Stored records
* * * *

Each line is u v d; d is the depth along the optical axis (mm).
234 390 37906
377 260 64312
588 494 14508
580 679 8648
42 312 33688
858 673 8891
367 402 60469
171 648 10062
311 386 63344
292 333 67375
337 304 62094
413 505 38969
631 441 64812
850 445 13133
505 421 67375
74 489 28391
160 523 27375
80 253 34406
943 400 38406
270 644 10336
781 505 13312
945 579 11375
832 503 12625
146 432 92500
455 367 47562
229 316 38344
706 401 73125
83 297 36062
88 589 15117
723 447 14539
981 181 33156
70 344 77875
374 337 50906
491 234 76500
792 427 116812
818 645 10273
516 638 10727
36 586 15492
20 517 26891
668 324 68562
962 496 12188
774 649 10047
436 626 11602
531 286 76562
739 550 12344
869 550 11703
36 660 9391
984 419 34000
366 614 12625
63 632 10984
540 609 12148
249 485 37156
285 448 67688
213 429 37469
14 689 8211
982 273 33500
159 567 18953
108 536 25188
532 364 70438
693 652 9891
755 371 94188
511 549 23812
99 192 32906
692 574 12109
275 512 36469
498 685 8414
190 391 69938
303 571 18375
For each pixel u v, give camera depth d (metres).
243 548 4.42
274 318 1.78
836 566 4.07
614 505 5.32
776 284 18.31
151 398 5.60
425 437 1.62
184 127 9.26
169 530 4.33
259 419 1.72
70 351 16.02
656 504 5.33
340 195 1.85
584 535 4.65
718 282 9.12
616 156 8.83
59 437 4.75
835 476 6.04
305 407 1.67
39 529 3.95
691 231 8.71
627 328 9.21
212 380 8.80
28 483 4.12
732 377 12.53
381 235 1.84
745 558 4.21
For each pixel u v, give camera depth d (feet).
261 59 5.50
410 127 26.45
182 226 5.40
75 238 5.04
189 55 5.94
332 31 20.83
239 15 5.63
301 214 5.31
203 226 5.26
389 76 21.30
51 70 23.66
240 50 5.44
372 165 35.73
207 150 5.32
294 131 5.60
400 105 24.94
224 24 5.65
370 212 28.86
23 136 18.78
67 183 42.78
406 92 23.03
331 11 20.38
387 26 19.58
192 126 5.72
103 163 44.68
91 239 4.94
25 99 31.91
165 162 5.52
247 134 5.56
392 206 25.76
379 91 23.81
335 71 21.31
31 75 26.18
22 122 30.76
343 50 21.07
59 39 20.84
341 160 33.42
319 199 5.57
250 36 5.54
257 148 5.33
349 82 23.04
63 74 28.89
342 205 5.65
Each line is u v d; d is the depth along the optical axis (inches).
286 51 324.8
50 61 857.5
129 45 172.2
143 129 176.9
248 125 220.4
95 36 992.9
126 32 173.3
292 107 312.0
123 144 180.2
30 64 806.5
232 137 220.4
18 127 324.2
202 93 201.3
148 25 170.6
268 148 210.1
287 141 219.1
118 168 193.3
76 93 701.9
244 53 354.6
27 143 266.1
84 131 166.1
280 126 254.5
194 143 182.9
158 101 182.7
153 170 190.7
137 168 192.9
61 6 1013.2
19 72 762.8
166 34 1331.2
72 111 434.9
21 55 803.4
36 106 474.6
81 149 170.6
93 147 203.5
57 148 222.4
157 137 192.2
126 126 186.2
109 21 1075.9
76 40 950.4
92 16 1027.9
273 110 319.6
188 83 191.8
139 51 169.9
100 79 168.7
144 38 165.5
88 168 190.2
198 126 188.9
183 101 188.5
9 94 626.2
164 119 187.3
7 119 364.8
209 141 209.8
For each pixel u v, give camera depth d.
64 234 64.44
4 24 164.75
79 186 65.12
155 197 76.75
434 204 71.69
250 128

* * * *

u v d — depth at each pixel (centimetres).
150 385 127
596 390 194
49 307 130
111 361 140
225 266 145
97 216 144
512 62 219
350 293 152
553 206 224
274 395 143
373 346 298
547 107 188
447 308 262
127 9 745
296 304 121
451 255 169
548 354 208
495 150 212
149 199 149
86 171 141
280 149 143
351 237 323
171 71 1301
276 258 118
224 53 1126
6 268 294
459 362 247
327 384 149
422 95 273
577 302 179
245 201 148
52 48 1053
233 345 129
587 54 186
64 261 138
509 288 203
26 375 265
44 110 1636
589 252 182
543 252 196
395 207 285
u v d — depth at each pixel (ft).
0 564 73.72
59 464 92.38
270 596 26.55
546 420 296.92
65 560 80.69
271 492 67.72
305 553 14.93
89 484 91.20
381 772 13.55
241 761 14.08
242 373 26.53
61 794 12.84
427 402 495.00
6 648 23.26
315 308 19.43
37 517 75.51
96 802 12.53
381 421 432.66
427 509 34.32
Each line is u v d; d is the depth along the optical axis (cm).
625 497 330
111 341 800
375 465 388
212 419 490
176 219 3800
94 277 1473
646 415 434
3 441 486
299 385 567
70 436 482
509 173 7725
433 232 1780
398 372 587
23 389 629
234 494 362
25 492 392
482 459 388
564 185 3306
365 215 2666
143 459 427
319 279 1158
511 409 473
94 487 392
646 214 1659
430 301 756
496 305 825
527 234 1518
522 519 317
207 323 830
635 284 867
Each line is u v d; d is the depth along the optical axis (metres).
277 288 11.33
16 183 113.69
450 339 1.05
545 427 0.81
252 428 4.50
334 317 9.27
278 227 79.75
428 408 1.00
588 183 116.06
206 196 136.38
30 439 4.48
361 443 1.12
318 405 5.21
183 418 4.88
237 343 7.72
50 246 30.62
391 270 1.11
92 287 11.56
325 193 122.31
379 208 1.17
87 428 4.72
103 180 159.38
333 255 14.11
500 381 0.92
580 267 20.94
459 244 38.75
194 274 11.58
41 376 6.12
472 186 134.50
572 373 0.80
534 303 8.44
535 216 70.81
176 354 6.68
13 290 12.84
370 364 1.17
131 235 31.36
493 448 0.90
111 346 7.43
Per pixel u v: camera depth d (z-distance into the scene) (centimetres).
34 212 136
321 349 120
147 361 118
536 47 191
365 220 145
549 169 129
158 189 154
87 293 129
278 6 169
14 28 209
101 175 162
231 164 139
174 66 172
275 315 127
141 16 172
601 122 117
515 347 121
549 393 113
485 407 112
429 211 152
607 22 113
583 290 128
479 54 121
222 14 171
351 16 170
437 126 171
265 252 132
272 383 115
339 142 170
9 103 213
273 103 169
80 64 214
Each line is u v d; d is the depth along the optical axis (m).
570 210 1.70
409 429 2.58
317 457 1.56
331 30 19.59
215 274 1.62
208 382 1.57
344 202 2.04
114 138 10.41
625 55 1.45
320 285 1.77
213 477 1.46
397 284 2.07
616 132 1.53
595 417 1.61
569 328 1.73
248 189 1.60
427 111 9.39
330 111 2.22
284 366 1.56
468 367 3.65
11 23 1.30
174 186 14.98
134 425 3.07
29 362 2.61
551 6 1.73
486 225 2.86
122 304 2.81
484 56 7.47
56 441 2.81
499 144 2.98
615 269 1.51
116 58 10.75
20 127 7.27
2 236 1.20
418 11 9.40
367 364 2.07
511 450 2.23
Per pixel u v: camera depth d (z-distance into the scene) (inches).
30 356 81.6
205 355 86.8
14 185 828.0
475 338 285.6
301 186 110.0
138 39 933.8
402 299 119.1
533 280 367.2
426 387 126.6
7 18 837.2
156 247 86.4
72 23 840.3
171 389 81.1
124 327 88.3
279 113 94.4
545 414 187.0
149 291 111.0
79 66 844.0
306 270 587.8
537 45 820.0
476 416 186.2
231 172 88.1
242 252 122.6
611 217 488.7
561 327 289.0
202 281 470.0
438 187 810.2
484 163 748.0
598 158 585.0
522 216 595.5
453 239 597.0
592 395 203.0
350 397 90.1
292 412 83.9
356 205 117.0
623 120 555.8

* * * *

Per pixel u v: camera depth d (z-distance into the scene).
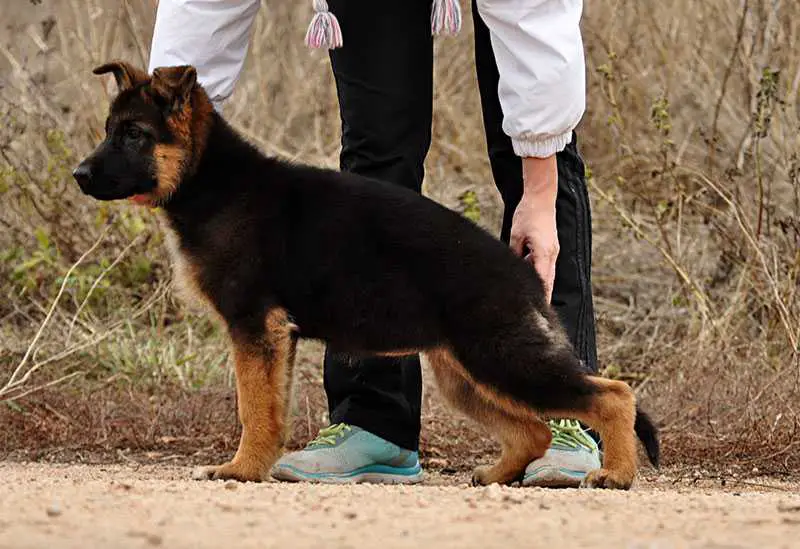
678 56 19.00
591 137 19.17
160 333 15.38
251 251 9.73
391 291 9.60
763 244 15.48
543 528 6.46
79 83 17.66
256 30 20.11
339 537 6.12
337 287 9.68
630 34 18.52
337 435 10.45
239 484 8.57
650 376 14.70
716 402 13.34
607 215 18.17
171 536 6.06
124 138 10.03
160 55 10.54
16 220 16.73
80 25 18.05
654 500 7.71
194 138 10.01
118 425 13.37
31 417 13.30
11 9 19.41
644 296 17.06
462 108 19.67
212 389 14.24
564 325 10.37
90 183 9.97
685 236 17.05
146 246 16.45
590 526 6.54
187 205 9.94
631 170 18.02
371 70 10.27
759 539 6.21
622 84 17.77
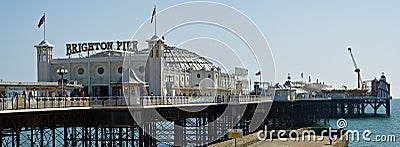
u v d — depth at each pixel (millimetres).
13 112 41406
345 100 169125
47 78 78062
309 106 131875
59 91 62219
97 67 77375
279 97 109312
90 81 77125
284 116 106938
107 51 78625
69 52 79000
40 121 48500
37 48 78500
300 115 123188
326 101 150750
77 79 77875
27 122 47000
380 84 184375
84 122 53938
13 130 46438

* * * *

TASK ITEM: Going back to the entries above, set down exactly the lines that begin at the one with "optical axis (mm)." and end at the one with "51 70 23.66", both included, and nothing else.

ANSWER FOR THIS EXERCISE:
Each line is u v d; d is the depth along the optical axis (mm).
234 390 37906
377 260 64312
588 494 14508
580 679 8648
42 312 33688
858 673 8891
367 402 60469
171 648 10062
311 386 63344
292 333 67375
337 304 62094
413 505 38969
631 441 64812
850 445 13133
505 421 67375
74 489 28391
160 523 27375
80 253 34406
943 400 38406
270 644 10336
781 505 13312
945 579 11375
832 503 12625
146 432 92500
455 367 47562
229 316 38344
706 401 73125
83 297 36062
88 589 15117
723 447 14539
981 181 33156
70 344 77875
374 337 50906
491 234 76500
792 427 116812
818 645 10273
516 638 10727
36 586 15492
20 517 26891
668 324 68562
962 496 12188
774 649 10047
436 626 11602
531 286 76562
739 550 12344
869 550 11703
36 660 9391
984 419 34000
366 614 12625
63 632 10984
540 609 12148
249 485 37156
285 448 67688
213 429 37469
14 689 8211
982 273 33500
159 567 18953
108 536 25188
532 364 70438
693 652 9891
755 371 94188
511 549 23812
99 192 32906
692 574 12109
275 512 36469
498 685 8414
190 391 69938
303 571 18375
For each pixel u v, give camera depth d (metres).
243 548 4.42
274 318 1.78
836 566 4.07
614 505 5.32
776 284 18.31
151 398 5.60
425 437 1.62
184 127 9.26
169 530 4.33
259 419 1.72
70 351 16.02
656 504 5.33
340 195 1.85
584 535 4.65
718 282 9.12
616 156 8.83
59 437 4.75
835 476 6.04
305 407 1.67
39 529 3.95
691 231 8.71
627 328 9.21
212 380 8.80
28 483 4.12
732 377 12.53
381 235 1.84
745 558 4.21
For each pixel u v, give camera depth d (feet).
261 59 5.50
410 127 26.45
182 226 5.40
75 238 5.04
189 55 5.94
332 31 20.83
239 15 5.63
301 214 5.31
203 226 5.26
389 76 21.30
51 70 23.66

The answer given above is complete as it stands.